News Corporation shares rallied today amid reports it may bring forward plans to split Rupert Murdoch's chairman and chief executive role in the wake of the phone hacking scandal.
It is understood that some News Corp board members want to promote chief operating officer Chase Carey to the chief executive role to succeed Mr Murdoch, leaving the 80-year-old as chairman.
Their decision may depend on how Mr Murdoch's performance in front of the Culture, Media and Sport Treasury Select Committee is received by the public and analysts.
Analysts questioned though whether any changes would be possible without the agreement of the Murdoch family as it has effective control of the company's voting shares.
Chase Carey is also seen as a staunch ally of Rupert Murdoch.

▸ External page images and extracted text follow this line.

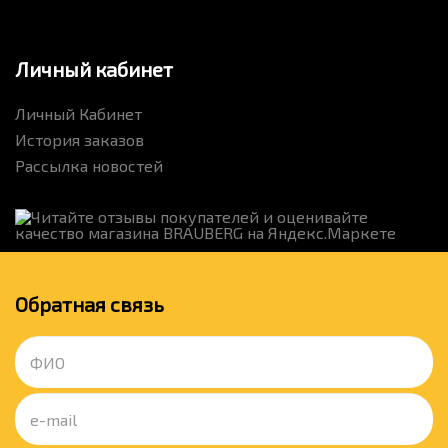
Личный кабинет
Личный Кабинет
История заказов
Рассылка новостей
Обратная связь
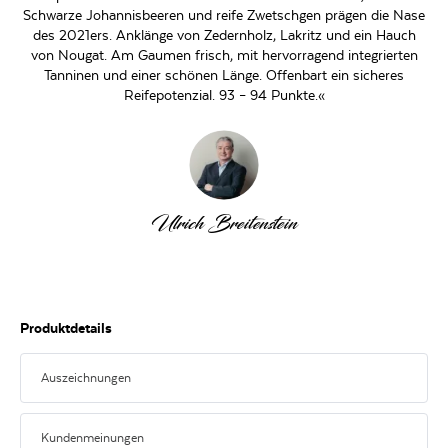
Schwarze Johannisbeeren und reife Zwetschgen prägen die Nase
des 2021ers. Anklänge von Zedernholz, Lakritz und ein Hauch
von Nougat. Am Gaumen frisch, mit hervorragend integrierten
Tanninen und einer schönen Länge. Offenbart ein sicheres
Reifepotenzial. 93 – 94 Punkte.«
Ulrich Breitenstein
Produktdetails
Auszeichnungen
Kundenmeinungen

Shares in News Corp have fallen by 17% since the phone hacking scandal erupted two weeks ago, though they clawed back some of the losses today, rising by some 5%.
They were also boosted after ratings agency Moody's gave said the phone hacking scandal would not affect its debt rating.
Moody's stance help reassure investors after rival ratings agency Standard & Poor's (S&P) had placed News Corp on negative rating watch because of the possible fall-out from the scandal.
S&P said News Corp faced increased reputational, management and litigation risks because of what had happened.
Moody's, by contrast, took a much more sanguine view.
Its report said it did not expect the debt rating and stable outlook to be affected and highlighted the group's diversity.